You could use _mm256_store_pd( (double*)t, a)
. I'm pretty sure this is strict-aliasing safe because you're not directly dereferencing the pointer after casting it. The _mm256_store_pd
intrinsic wraps the store with any necessary may-alias stuff.
(With AVX512, Intel switched to using void*
for the load/store intrinsics instead of float*
, double*
, or __m512i*
, to remove the need for these clunky casts and make it more clear that intrinsics can alias anything.)
The other option is to _mm256_castpd_si256
to reinterpret the bits of your __m256d
as a __m256i
:
alignas(32) uint64_t t[4];
_mm256_store_si256( (__m256i*)t, _mm256_castpd_si256(a));
If you read from t[]
right away, your compiler might optimize away the store/reload and just shuffle or pextrq rax, xmm0, 1
to extract FP bit patterns directly into integer registers. You could write this manually with intrinsics. Store/reload is not bad, though, especially if you want more than 1 of the double
bit-patterns as scalar integers.
You could instead use union m256_elements { uint64_t u64[4]; __m256d vecd; };
, but there's no guarantee that will compile efficiently.

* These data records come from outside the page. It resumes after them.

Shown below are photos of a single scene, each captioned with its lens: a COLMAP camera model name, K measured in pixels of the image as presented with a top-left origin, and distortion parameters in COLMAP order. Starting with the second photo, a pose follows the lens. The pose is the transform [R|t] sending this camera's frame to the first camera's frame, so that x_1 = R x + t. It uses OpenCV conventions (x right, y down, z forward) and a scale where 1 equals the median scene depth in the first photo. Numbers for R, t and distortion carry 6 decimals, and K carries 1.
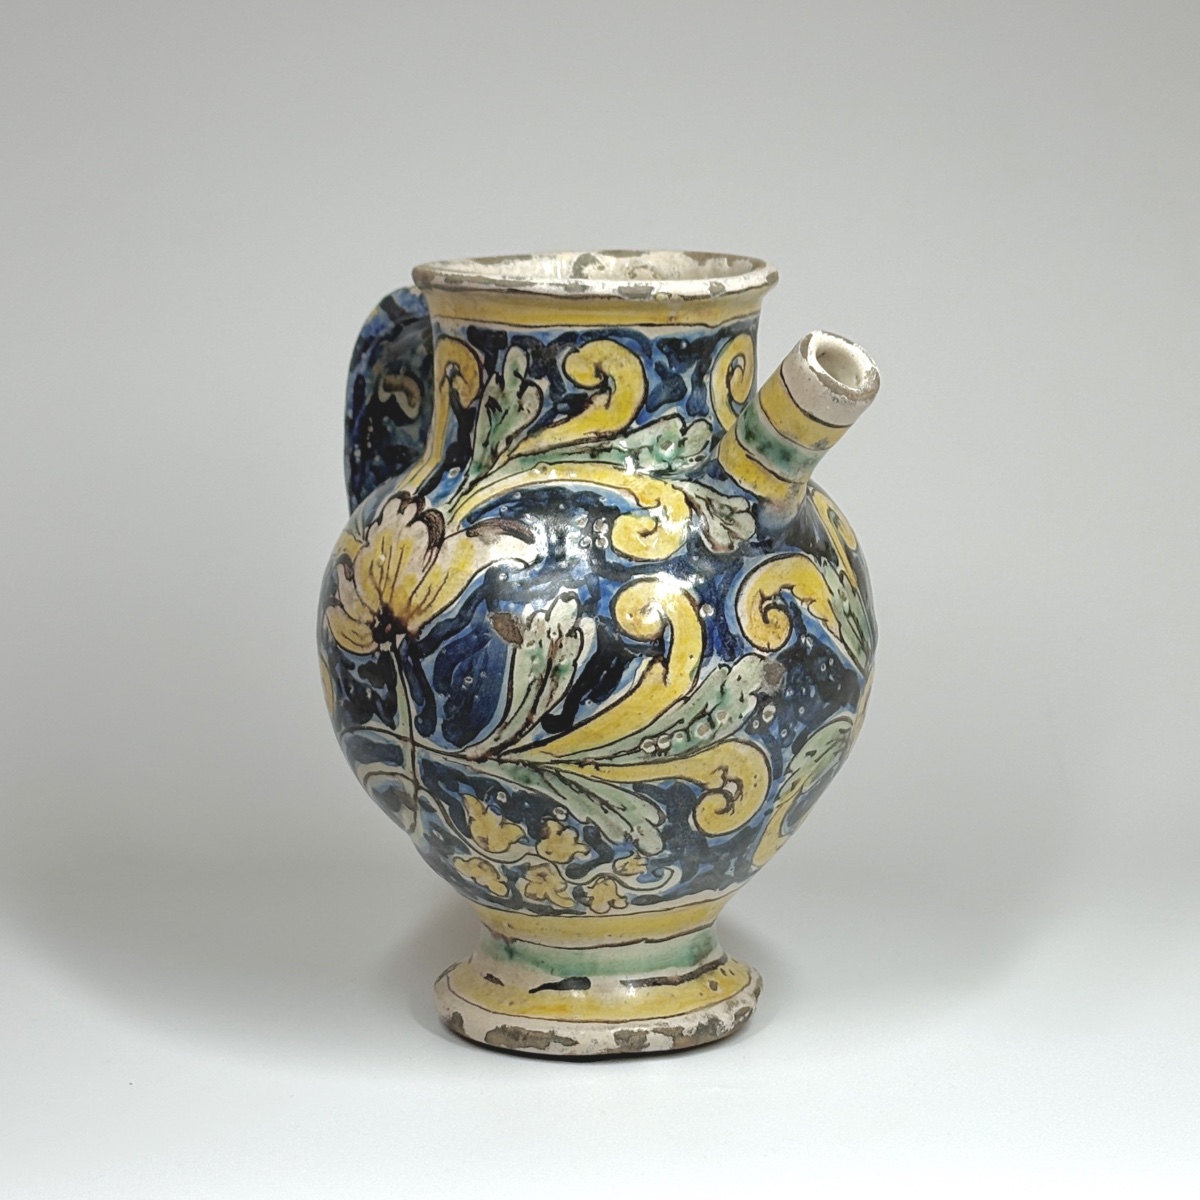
lens RADIAL K [[3407.4, 0, 598.7], [0, 3407.4, 598.0], [0, 0, 1]] dist [0.177051, 0.000000]
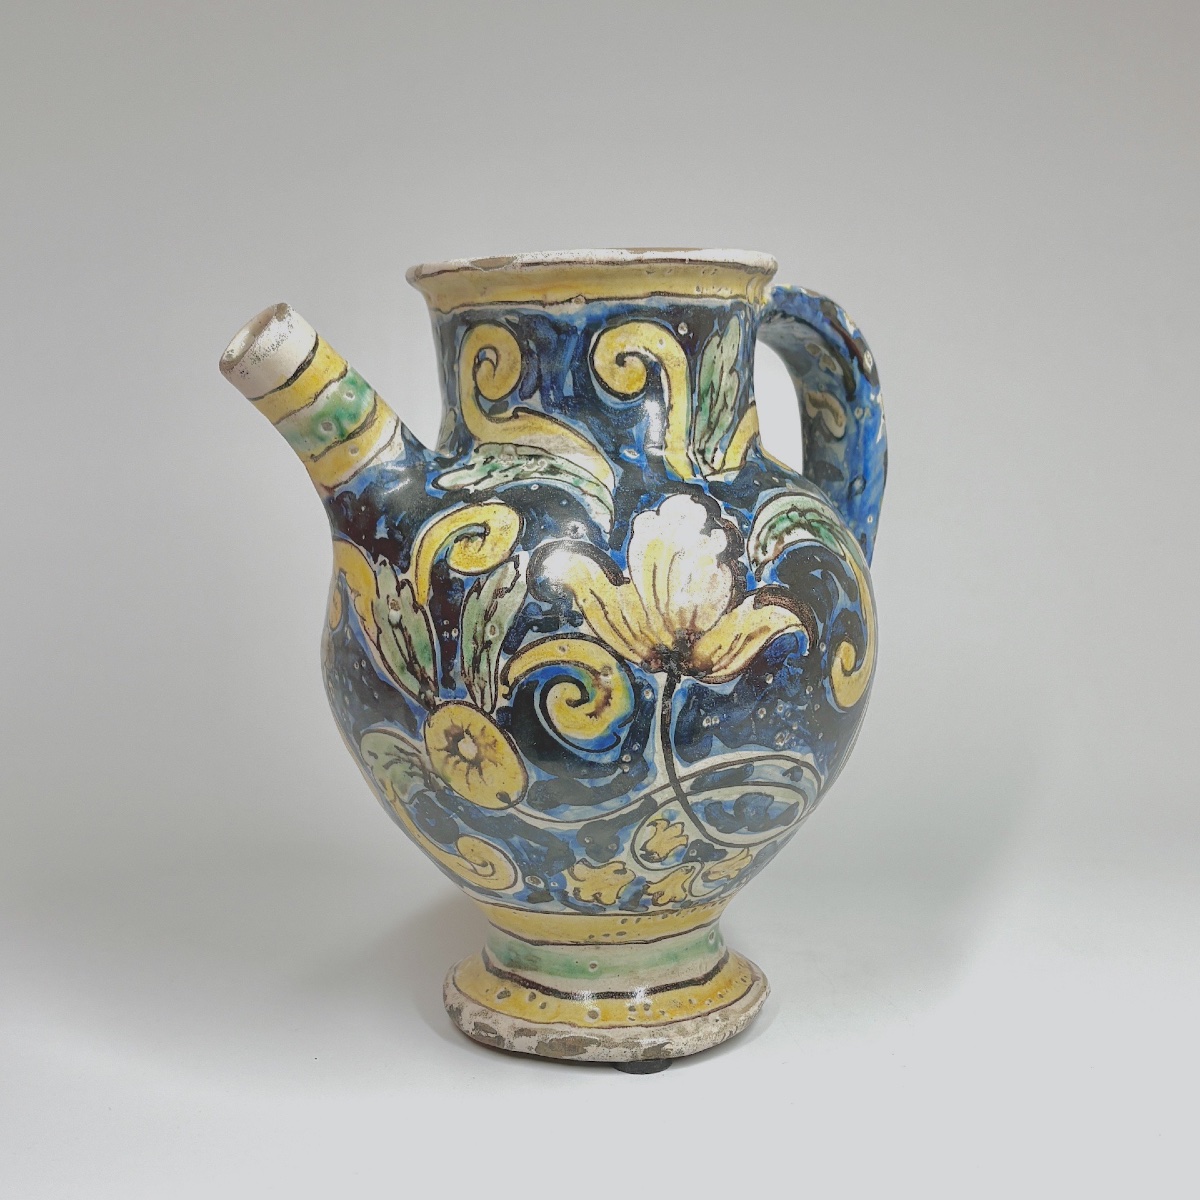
lens RADIAL K [[1741.3, 0, 591.9], [0, 1741.3, 649.0], [0, 0, 1]] dist [0.154731, 0.000000]
pose [[-0.234323, 0.164670, -0.958111, 0.525855], [-0.161193, 0.965326, 0.205333, -0.096910], [0.958702, 0.202555, -0.199655, 1.166794]]
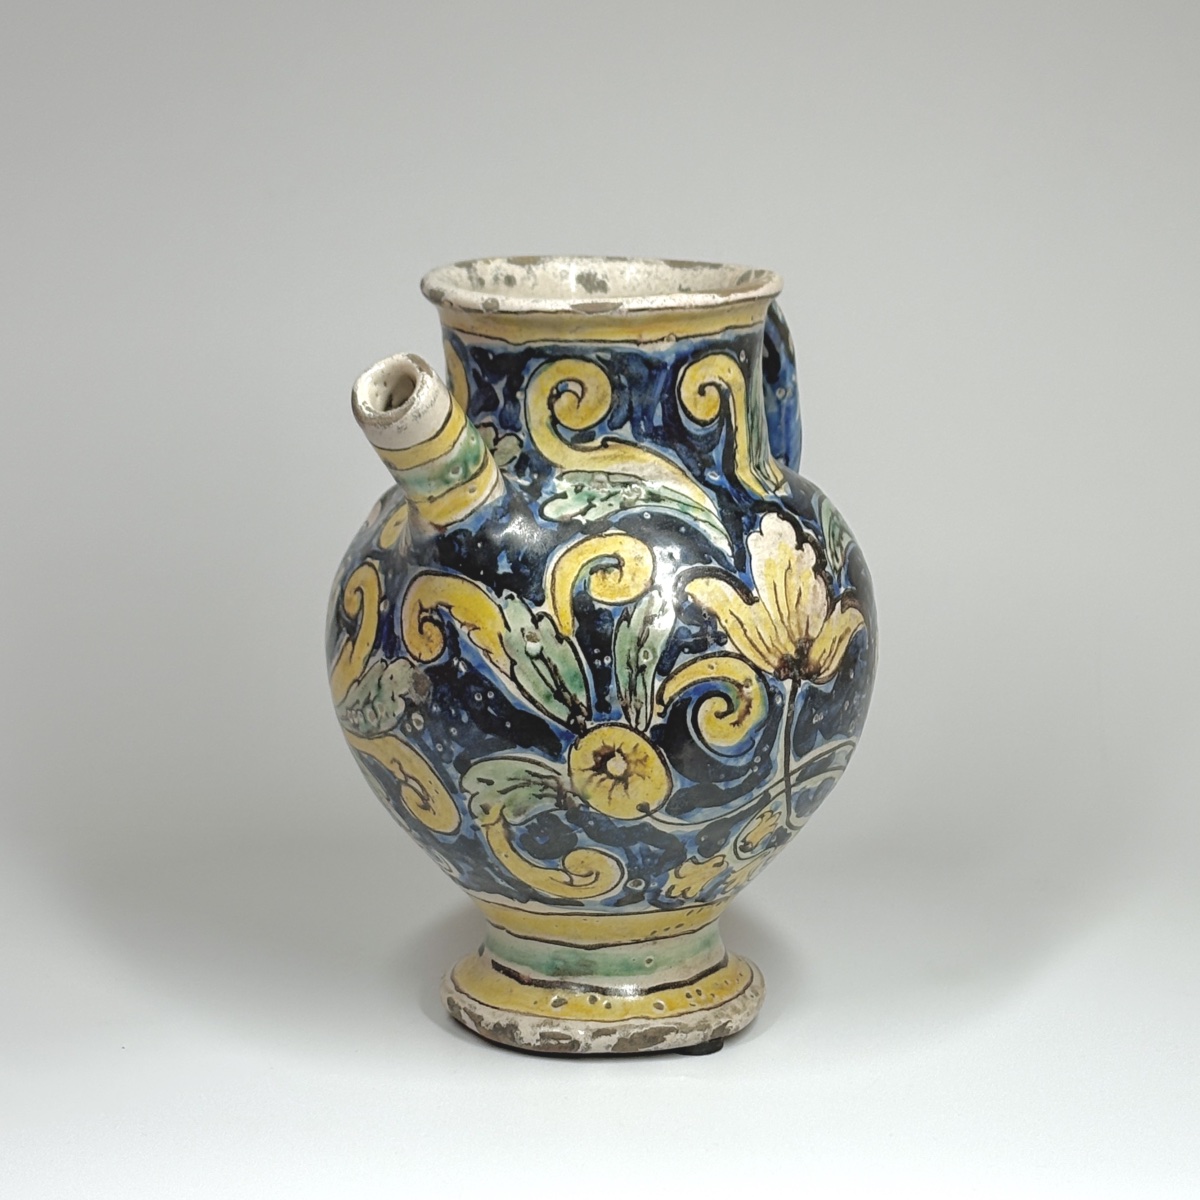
lens RADIAL K [[3407.4, 0, 598.5], [0, 3407.4, 601.6], [0, 0, 1]] dist [0.177051, 0.000000]
pose [[0.255871, 0.210878, -0.943430, 1.008637], [-0.177744, 0.969542, 0.168508, -0.180593], [0.950230, 0.124572, 0.285560, 0.749873]]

This cast compiles to zero asm instructions, i.e. it's just a type-pun to keep the C compiler happy.
If you wanted to actually round packed double
to the nearest signed or unsigned 64-bit integer and have the result in 2's complement or unsigned binary instead of IEEE754 binary64, you need AVX512F _mm256/512_cvtpd_epi64
(vcvtpd2qq
) for it to be efficient. SSE2 + x86-64 can do it for scalar, or you can use some packed FP hacks for numbers in the [0..2^52]
range: How to efficiently perform double/int64 conversions with SSE/AVX?.
BTW, storeu
doesn't require an aligned destination, but store
does. If the destination is a local, you should normally align it instead of using an unaligned store, at least if the store happens in a loop, or if this function can inline into a larger function.